- Opening Delimiter -

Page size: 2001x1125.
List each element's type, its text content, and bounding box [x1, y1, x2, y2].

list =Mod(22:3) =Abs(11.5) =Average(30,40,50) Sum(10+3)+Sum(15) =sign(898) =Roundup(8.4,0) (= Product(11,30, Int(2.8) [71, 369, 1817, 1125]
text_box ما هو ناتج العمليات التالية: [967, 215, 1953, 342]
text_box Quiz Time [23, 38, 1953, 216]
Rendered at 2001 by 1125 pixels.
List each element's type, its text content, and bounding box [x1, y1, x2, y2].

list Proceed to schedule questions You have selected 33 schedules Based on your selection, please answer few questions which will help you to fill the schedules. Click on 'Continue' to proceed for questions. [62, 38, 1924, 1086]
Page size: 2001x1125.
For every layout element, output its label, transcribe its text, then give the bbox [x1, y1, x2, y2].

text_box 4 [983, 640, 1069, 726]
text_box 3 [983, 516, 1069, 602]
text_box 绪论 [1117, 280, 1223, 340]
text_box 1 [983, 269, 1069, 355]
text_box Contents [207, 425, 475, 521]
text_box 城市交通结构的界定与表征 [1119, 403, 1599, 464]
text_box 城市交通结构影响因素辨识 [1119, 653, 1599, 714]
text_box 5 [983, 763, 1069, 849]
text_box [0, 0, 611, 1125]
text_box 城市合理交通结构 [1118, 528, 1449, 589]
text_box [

- Closing Delimiter -

Job :: Word for word, output the records that appear above.

Response area ::
Page size: 2001x1125.
List each element's type, its text content, and bounding box [x1, y1, x2, y2].

list =Mod(22:3) =Abs(11.5) =Average(30,40,50) Sum(10+3)+Sum(15) =sign(898) =Roundup(8.4,0) (= Product(11,30, Int(2.8) [71, 369, 1817, 1125]
text_box ما هو ناتج العمليات التالية: [967, 215, 1953, 342]
text_box Quiz Time [23, 38, 1953, 216]
Rendered at 2001 by 1125 pixels.
List each element's type, its text content, and bounding box [x1, y1, x2, y2].

list Proceed to schedule questions You have selected 33 schedules Based on your selection, please answer few questions which will help you to fill the schedules. Click on 'Continue' to proceed for questions. [62, 38, 1924, 1086]
Page size: 2001x1125.
For every layout element, output its label, transcribe its text, then give the bbox [x1, y1, x2, y2].

text_box 4 [983, 640, 1069, 726]
text_box 3 [983, 516, 1069, 602]
text_box 绪论 [1117, 280, 1223, 340]
text_box 1 [983, 269, 1069, 355]
text_box Contents [207, 425, 475, 521]
text_box 城市交通结构的界定与表征 [1119, 403, 1599, 464]
text_box 城市交通结构影响因素辨识 [1119, 653, 1599, 714]
text_box 5 [983, 763, 1069, 849]
text_box [0, 0, 611, 1125]
text_box 城市合理交通结构 [1118, 528, 1449, 589]
text_box [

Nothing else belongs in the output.